* DIRECTIVE:
Please filter the data below down to the lines holding the string "Workflows".

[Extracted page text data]
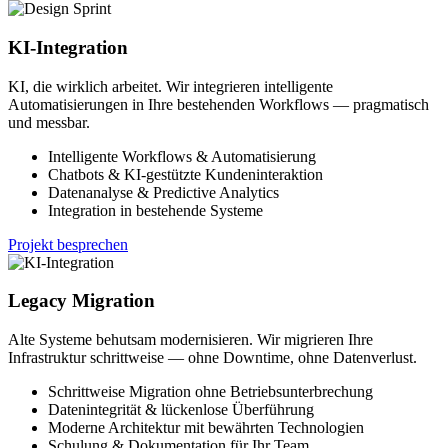
KI-Integration
KI, die wirklich arbeitet. Wir integrieren intelligente
Automatisierungen in Ihre bestehenden Workflows — pragmatisch
und messbar.
Intelligente Workflows & Automatisierung
Chatbots & KI-gestützte Kundeninteraktion
Datenanalyse & Predictive Analytics
Integration in bestehende Systeme
Projekt besprechen
Legacy Migration
Alte Systeme behutsam modernisieren. Wir migrieren Ihre
Infrastruktur schrittweise — ohne Downtime, ohne Datenverlust.
Schrittweise Migration ohne Betriebsunterbrechung
Datenintegrität & lückenlose Überführung
Moderne Architektur mit bewährten Technologien
Schulung & Dokumentation für Ihr Team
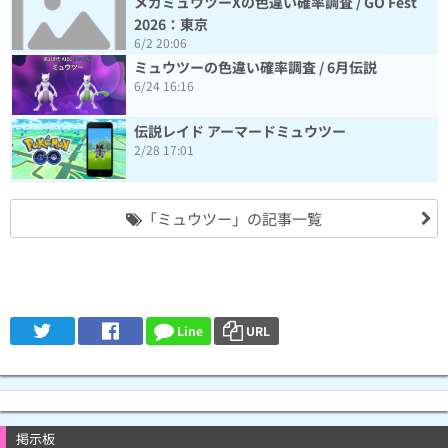
メガミュウツーXの色違い確率調査 / GO Fest
2026：東京
6/2 20:06
ミュウツーの色違い確率調査 / 6月伝説
6/24 16:16
伝説レイド アーマードミュウツー
2/28 17:01
「ミュウツー」の記事一覧
Line
URL
掲示板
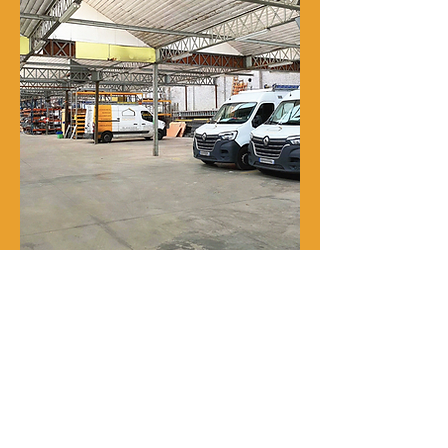
Notre histoire
René Delporte est une entreprise
familiale implantée à Roubaix depuis
la fin du XIXᵉ siècle.
En 1973, Richard Zawalich, alors chef
de chantier au sein de l’entreprise, la
rachète à la famille fondatrice et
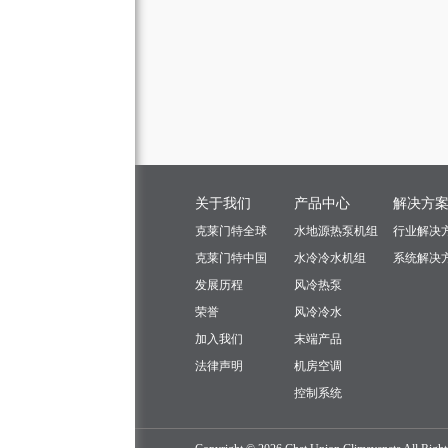
关于我们
产品中心
解决方
克莱门特全球
水地源热泵机组
行业解决
克莱门特中国
水冷冷水机组
系统解决
发展历程
风冷热泵
荣誉
风冷冷水
加入我们
末端产品
法律声明
机房空调
控制系统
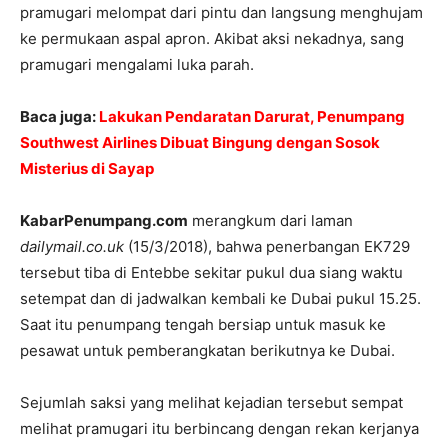
pramugari melompat dari pintu dan langsung menghujam
ke permukaan aspal apron. Akibat aksi nekadnya, sang
pramugari mengalami luka parah.
Baca juga:
Lakukan Pendaratan Darurat, Penumpang
Southwest Airlines Dibuat Bingung dengan Sosok
Misterius di Sayap
KabarPenumpang.com
merangkum dari laman
dailymail.co.uk
(15/3/2018), bahwa penerbangan EK729
tersebut tiba di Entebbe sekitar pukul dua siang waktu
setempat dan di jadwalkan kembali ke Dubai pukul 15.25.
Saat itu penumpang tengah bersiap untuk masuk ke
pesawat untuk pemberangkatan berikutnya ke Dubai.
Sejumlah saksi yang melihat kejadian tersebut sempat
melihat pramugari itu berbincang dengan rekan kerjanya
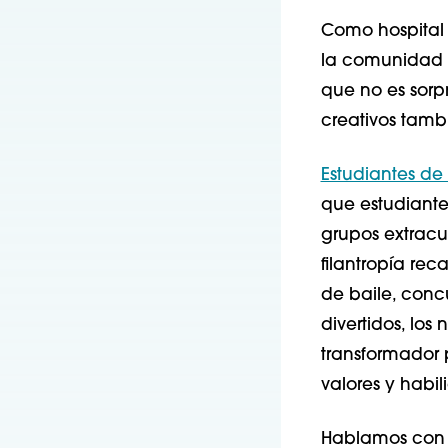
Como hospital 
la comunidad p
que no es sorp
creativos tamb
Estudiantes de
que estudiantes
grupos extracu
filantropía re
de baile, conc
divertidos, los
transformador 
valores y habi
Hablamos con M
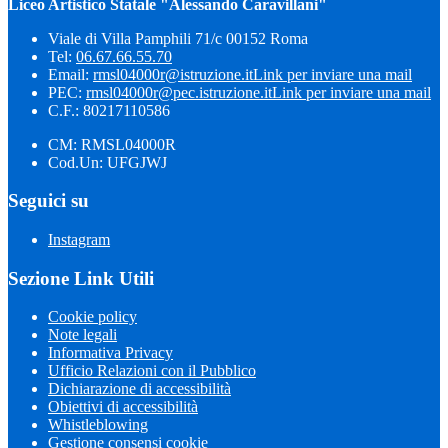
Liceo Artistico Statale "Alessando Caravillani"
Viale di Villa Pamphili 71/c 00152 Roma
Tel:
06.67.66.55.70
Email:
rmsl04000r@istruzione.it
Link per inviare una mail
PEC:
rmsl04000r@pec.istruzione.it
Link per inviare una mail
C.F.: 80217110586
CM: RMSL04000R
Cod.Un: UFGJWJ
Seguici su
Instagram
Sezione Link Utili
Cookie policy
Note legali
Informativa Privacy
Ufficio Relazioni con il Pubblico
Dichiarazione di accessibilità
Obiettivi di accessibilità
Whistleblowing
Gestione consensi cookie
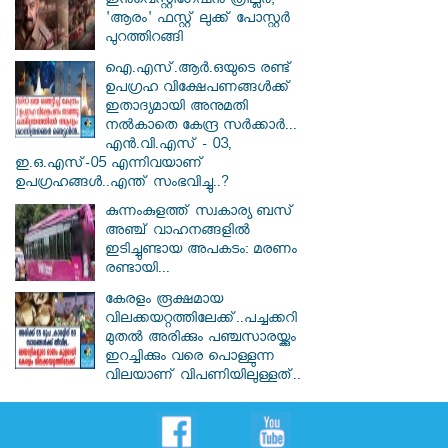
ഇൻവെസ്റ്റിഗേഷൻ ത്രില്ലർ;
'ആരം' ഫസ്റ്റ് ലുക്ക് പോസ്റ്റർ
പുറത്തിറങ്ങി
ഐ.എസ്.ആർ.ഒയുടെ രണ്ട്
ഉപഗ്രഹ വിക്ഷേപണങ്ങൾക്ക്
ഇതാദ്യമായി അനുമതി
നൽകാതെ കേന്ദ്ര സർക്കാർ...
എൻ.വി.എസ് - 03,
ഇ.ഒ.എസ്-05 എന്നിവയാണ്
ഉപഗ്രഹങ്ങൾ..എന്ത് സംഭവിച്ചു..?
കുന്നംകുളത്ത് സ്വകാര്യ ബസ്
അഞ്ച് വാഹനങ്ങളിൽ
ഇടിച്ചുണ്ടായ അപകടം: മരണം
രണ്ടായി...
കേരളം രൂക്ഷമായ
വിലക്കയറ്റത്തിലേക്ക്..പച്ചക്കറി
മുതൽ അരിക്കും പഞ്ചസാരയ്ക്കും
ഇറച്ചിക്കും വരെ പൊള്ളുന്ന
വിലയാണ് വിപണിയിലുള്ളത്..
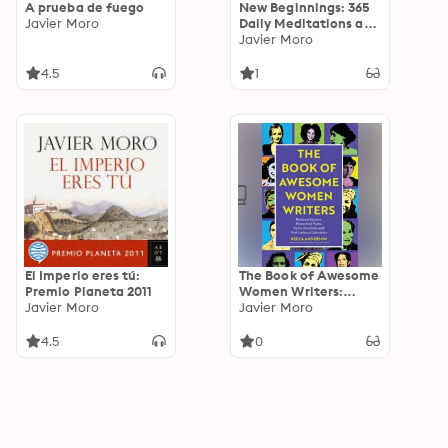
A prueba de fuego
New Beginnings: 365
Javier Moro
Daily Meditations and
Affirmations for
Javier Moro
Inspiration
4.5
1
El Imperio eres tú:
The Book of Awesome
Premio Planeta 2011
Women Writers:
Javier Moro
Medieval Mystics,
Javier Moro
Pioneering Poets,
Fierce Feminists and
4.5
0
First Ladies of
Literature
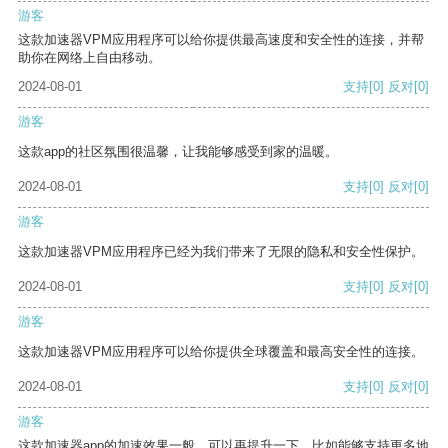
游客
这款加速器VPM应用程序可以给你提供最高速度和安全性的连接，并帮
助你在网络上自由移动。
2024-08-01
支持
[0]
反对
[0]
游客
这款app的社区氛围很温馨，让我能够感受到家的温暖。
2024-08-01
支持
[0]
反对
[0]
游客
这款加速器VPM应用程序已经为我们带来了无限的隐私和安全性保护。
2024-08-01
支持
[0]
反对
[0]
游客
这款加速器VPM应用程序可以给你提供全球覆盖和最高安全性的连接。
2024-08-01
支持
[0]
反对
[0]
游客
这款加速器app的加速效果一般，可以再提升一下，比如能够支持更多地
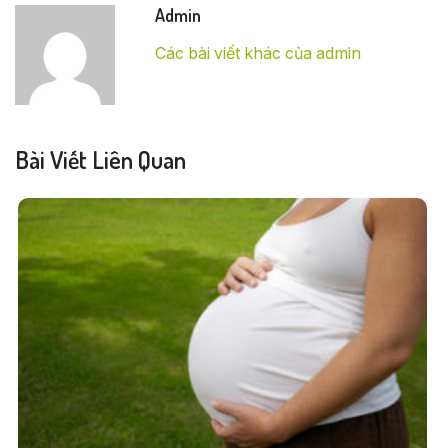
Admin
Các bài viết khác của admin
Bài Viết Liên Quan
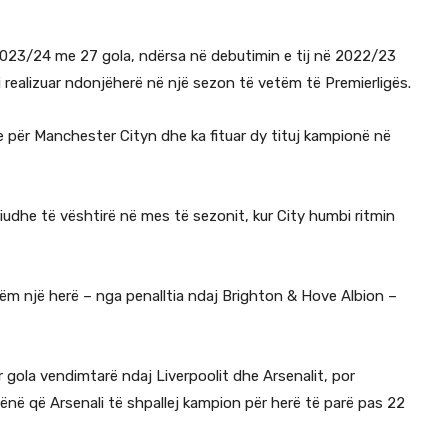
 2023/24 me 27 gola, ndërsa në debutimin e tij në 2022/23
 realizuar ndonjëherë në një sezon të vetëm të Premierligës.
e për Manchester Cityn dhe ka fituar dy tituj kampionë në
iudhe të vështirë në mes të sezonit, kur City humbi ritmin
ëm një herë – nga penalltia ndaj Brighton & Hove Albion –
 gola vendimtarë ndaj Liverpoolit dhe Arsenalit, por
në që Arsenali të shpallej kampion për herë të parë pas 22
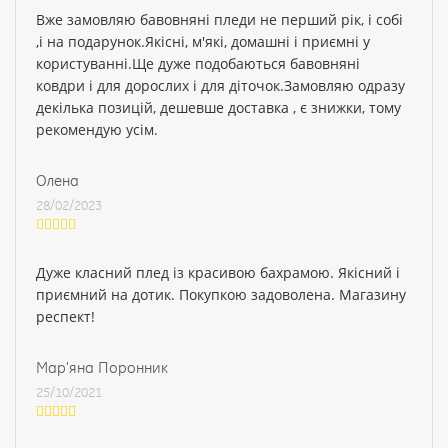
Вже замовляю бавовняні пледи не перший рік, і собі
,і на подарунок.Якісні, м'які, домашні і приємні у
користуванні.Ще дуже подобаються бавовняні
ковдри і для дорослих і для діточок.Замовляю одразу
декілька позицій, дешевше доставка , є знижки, тому
рекомендую усім.
Олена
28/02/2023
Дуже класний плед із красивою бахрамою. Якісний і
приємний на дотик. Покупкою задоволена. Магазину
респект!
Мар'яна Поронник
25/10/2021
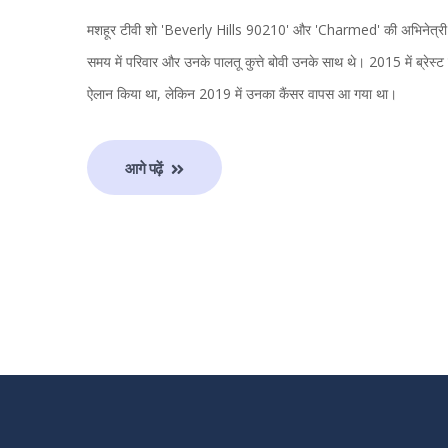
मशहूर टीवी शो 'Beverly Hills 90210' और 'Charmed' की अभिनेत्री शान
समय में परिवार और उनके पालतू कुत्ते बोवी उनके साथ थे। 2015 में ब्रेस्ट क
ऐलान किया था, लेकिन 2019 में उनका कैंसर वापस आ गया था।
आगे पढ़ें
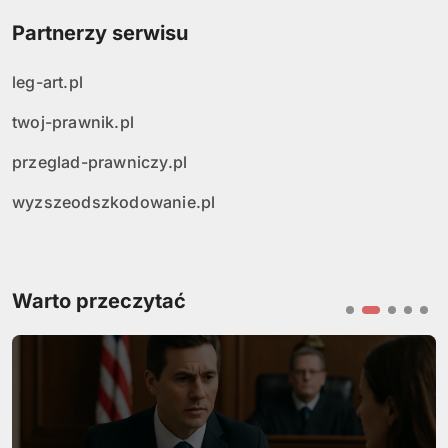
Partnerzy serwisu
leg-art.pl
twoj-prawnik.pl
przeglad-prawniczy.pl
wyzszeodszkodowanie.pl
Warto przeczytać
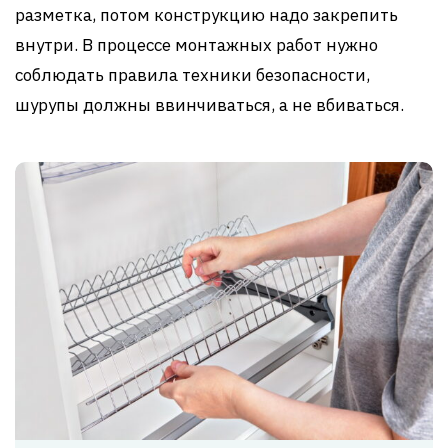
разметка, потом конструкцию надо закрепить
внутри. В процессе монтажных работ нужно
соблюдать правила техники безопасности,
шурупы должны ввинчиваться, а не вбиваться.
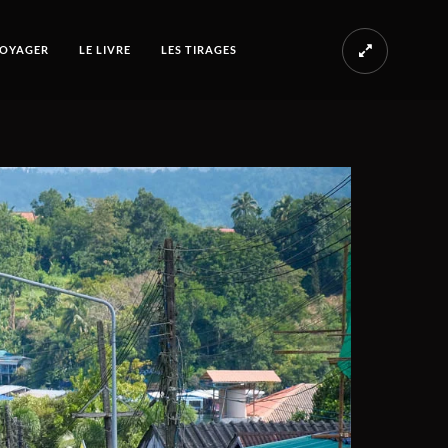
OYAGER
LE LIVRE
LES TIRAGES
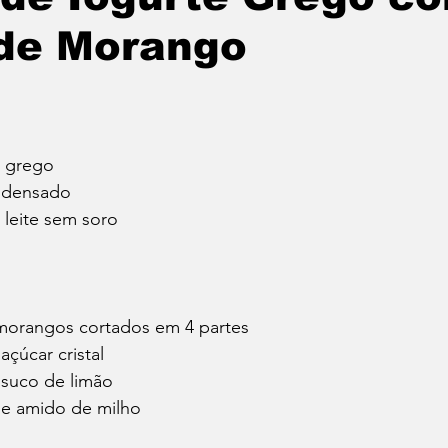
de Morango
e grego
ondensado
 leite sem soro
e morangos cortados em 4 partes
açúcar cristal
e suco de limão
 de amido de milho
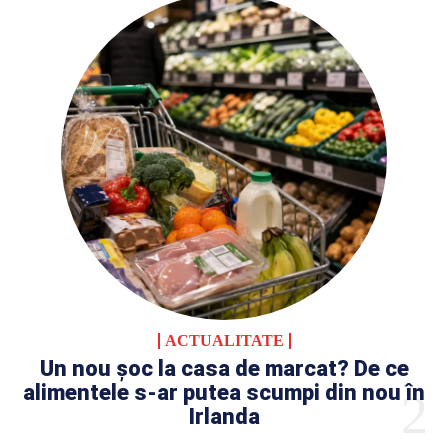
ACTUALITATE
Un nou șoc la casa de marcat? De ce
alimentele s-ar putea scumpi din nou în
Irlanda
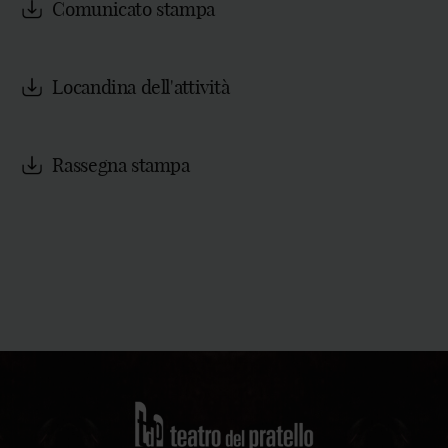
Comunicato stampa
Locandina dell'attività
Rassegna stampa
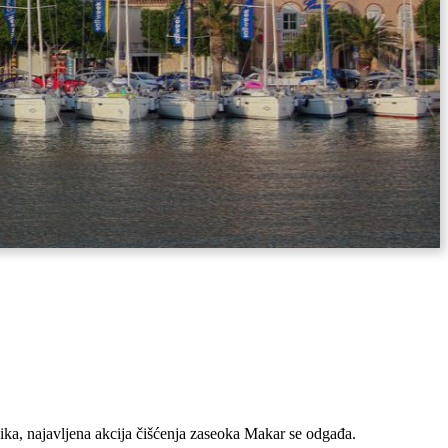
ika, najavljena akcija čišćenja zaseoka Makar se odgađa.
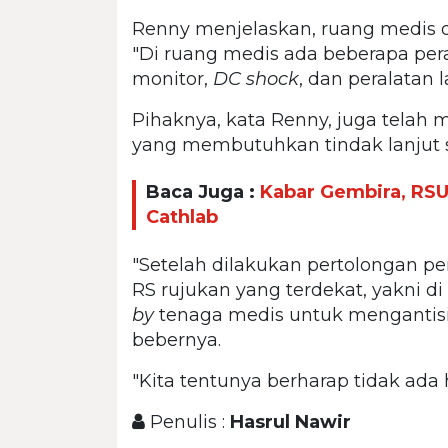
Renny menjelaskan, ruang medis di
"Di ruang medis ada beberapa per
monitor,
DC shock
, dan peralatan 
Pihaknya, kata Renny, juga telah 
yang membutuhkan tindak lanjut s
Baca Juga :
Kabar Gembira, RS
Cathlab
"Setelah dilakukan pertolongan p
RS rujukan yang terdekat, yakni di
by
tenaga medis untuk mengantisip
bebernya.
"Kita tentunya berharap tidak ada 
Penulis :
Hasrul Nawir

* SOLUTION FOR THIS EXERCISE:
Automatisierungen in Ihre bestehenden Workflows — pragmatisch
Intelligente Workflows & Automatisierung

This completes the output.